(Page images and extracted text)

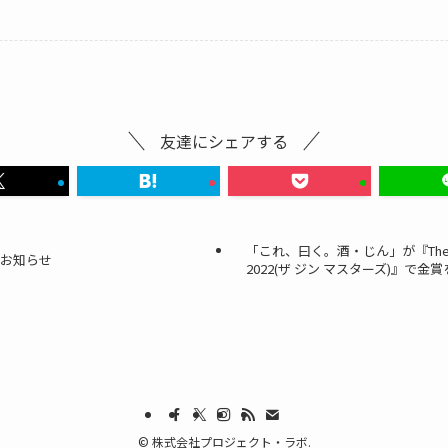
友達にシェアする
「これ、曰く。酒・じん」が『The Gin
のお知らせ
2022(ザ ジン マスターズ)』で
©
株式会社プロジェクト・ラボ.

*ASSIGNED TASK:* Excluding the pictures, transcribe each entry above word for word.

*EXERCISE RESULT:*
友達にシェアする
「これ、曰く。酒・じん」が『The Gin
のお知らせ
2022(ザ ジン マスターズ)』で
©
株式会社プロジェクト・ラボ.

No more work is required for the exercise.